Instructions to follow: Every line below that holds the string "lines" should be copied.

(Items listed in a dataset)
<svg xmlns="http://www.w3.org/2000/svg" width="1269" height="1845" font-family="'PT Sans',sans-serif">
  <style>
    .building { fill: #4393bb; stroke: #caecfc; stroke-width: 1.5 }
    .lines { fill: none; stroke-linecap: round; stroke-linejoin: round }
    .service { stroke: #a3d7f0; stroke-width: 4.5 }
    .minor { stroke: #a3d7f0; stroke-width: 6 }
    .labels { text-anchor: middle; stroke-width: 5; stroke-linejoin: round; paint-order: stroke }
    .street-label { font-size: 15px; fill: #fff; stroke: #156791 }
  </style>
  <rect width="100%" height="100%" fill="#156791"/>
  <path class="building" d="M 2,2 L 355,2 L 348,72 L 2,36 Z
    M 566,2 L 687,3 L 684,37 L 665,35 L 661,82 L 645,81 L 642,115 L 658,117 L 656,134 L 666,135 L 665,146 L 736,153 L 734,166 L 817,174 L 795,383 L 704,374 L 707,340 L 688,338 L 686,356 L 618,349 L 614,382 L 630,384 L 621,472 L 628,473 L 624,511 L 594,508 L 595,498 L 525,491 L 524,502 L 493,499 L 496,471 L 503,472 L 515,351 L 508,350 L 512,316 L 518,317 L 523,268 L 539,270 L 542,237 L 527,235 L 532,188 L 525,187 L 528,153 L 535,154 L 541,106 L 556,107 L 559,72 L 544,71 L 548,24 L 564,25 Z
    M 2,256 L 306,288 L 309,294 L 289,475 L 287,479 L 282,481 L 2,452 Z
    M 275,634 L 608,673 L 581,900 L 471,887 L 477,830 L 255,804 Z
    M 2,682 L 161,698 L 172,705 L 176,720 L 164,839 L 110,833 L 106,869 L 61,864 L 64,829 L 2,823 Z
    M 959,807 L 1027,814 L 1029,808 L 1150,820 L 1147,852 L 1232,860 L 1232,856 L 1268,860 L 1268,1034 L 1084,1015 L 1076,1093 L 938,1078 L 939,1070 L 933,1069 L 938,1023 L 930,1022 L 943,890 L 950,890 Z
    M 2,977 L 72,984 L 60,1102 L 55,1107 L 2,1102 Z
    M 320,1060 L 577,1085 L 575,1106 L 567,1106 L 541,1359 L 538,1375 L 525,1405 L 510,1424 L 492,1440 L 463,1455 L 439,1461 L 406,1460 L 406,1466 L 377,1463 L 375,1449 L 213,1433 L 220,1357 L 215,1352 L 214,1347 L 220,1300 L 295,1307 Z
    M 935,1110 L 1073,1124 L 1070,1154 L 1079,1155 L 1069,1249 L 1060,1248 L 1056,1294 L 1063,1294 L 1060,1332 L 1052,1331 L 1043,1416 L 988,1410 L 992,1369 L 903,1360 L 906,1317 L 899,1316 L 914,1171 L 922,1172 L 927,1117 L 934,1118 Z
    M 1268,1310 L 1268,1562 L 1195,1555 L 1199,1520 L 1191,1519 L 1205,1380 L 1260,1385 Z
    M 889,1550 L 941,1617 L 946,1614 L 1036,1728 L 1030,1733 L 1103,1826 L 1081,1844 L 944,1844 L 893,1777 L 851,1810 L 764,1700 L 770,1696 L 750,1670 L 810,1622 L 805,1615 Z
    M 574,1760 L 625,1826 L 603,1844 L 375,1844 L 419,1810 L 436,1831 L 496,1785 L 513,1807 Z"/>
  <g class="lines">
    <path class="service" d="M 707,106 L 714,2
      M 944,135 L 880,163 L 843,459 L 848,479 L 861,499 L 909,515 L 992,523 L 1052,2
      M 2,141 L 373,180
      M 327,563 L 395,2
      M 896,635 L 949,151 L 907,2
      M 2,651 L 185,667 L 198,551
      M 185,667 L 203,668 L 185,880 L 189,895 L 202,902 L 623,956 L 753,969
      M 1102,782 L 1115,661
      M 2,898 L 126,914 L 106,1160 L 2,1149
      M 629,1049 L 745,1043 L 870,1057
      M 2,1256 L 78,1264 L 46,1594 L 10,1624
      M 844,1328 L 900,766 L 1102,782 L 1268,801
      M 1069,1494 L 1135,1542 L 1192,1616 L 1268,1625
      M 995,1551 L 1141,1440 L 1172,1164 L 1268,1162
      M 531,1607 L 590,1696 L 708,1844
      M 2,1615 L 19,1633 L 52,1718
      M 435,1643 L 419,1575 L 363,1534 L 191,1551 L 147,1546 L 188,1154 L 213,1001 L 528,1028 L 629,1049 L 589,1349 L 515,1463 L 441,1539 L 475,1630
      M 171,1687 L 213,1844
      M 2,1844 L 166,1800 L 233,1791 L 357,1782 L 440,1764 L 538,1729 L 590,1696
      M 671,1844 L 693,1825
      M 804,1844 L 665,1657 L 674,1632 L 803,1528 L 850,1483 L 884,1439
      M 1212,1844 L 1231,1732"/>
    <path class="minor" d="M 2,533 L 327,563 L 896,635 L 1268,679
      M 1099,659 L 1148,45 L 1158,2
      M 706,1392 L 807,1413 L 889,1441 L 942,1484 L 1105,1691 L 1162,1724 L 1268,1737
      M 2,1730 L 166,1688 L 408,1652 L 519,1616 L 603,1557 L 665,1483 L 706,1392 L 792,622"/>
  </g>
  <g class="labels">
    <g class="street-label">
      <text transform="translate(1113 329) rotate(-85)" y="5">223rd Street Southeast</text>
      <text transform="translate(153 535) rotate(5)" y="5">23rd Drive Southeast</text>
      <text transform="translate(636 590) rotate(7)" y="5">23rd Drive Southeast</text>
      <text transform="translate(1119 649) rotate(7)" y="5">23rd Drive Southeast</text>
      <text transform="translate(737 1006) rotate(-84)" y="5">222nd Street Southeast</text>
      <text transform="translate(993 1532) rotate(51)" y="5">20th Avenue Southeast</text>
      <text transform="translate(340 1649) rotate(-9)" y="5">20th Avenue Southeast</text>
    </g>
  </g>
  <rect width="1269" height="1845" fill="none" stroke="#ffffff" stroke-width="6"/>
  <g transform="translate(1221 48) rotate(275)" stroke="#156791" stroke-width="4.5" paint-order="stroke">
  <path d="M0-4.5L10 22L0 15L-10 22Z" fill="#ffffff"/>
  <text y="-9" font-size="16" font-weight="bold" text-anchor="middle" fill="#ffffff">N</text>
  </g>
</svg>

Response area:
    .lines { fill: none; stroke-linecap: round; stroke-linejoin: round }
  <g class="lines">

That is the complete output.